TEMPO Interaktif, Johannesburg -Hanya dua jam setelah pertandingan Piala Dunia yang digelar sore hari, sekitar pukul 20.00, suasana sekitar stadion Ellis Park dan Stadion Soccer City, Johannesburg, segera sunyi. Bahkan setelah Afrika Selatan berlaga.
Bagi saya, ini kondisi yang agak aneh. Di Jakarta, setelah tim nasional atau Persija Jakarta bermain, suporter masih tampak berkeliaran sampai malam. Kadang, bila tim dukungannya menang, pesta suporter bisa berlangsung sampai tengah malam.
Di Johannesburg rupanya berbeda. Bila malam tiba, artinya saatnya bergegas ke rumah. Berada di luar rumah, termasuk jalan, setelah matahari terbenam dianggap berisiko.

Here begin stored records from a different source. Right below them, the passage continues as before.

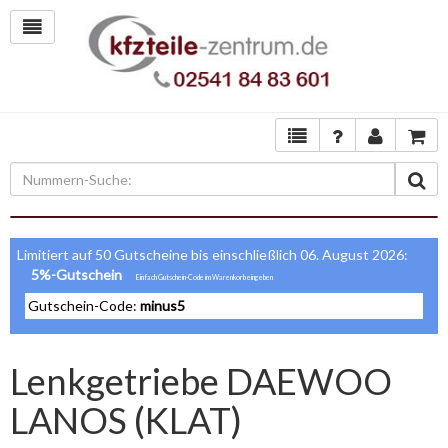
Limitiert auf 50 Gutscheine bis einschließlich 06. August 2026:
5%-Gutschein
Gutschein-Code:
minus5
Lenkgetriebe DAEWOO
LANOS (KLAT)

Karena itu pula, di kota ini pusat belanja dan toko-toko tutup lebih cepat tiap harinya. Di hari biasa, mereka umumnya sudah tutup pada pukul 18.30. Di hari libur bahkan mereka tutup sejam lebih cepat.
Rumah-rumah di sini pun umumnya memasang peringatan jelas di depan pintu mereka: dilengkapi dengan alarm dengan respons keamanan bersenjata. Banyak pula yang menempatkan anjing sebagai penjaga tambahan.
Ya, inilah Afrika Selatan. Negara terkaya di Benua Afrika, tapi dibebani oleh tingkat kriminalitas tinggi. Di sini orang-orang melangkah dengan bebas, tapi tak pernah kehilangan kewaspadaan. "Anda harus selalu waspada dengan punggung Anda, kapan dan di mana pun," kata Mustafa, salah seorang warga Bosmont.
Tiap kali pulang malam setelah meliput pertandingan, suasana lengang--juga udara dingin yang menusuk kulit--selalu saja menyambut. Mobil bisa bergerak cepat menuju penginapan, menembus malam Johannesburg yang dengan cepat menjadi sunyi.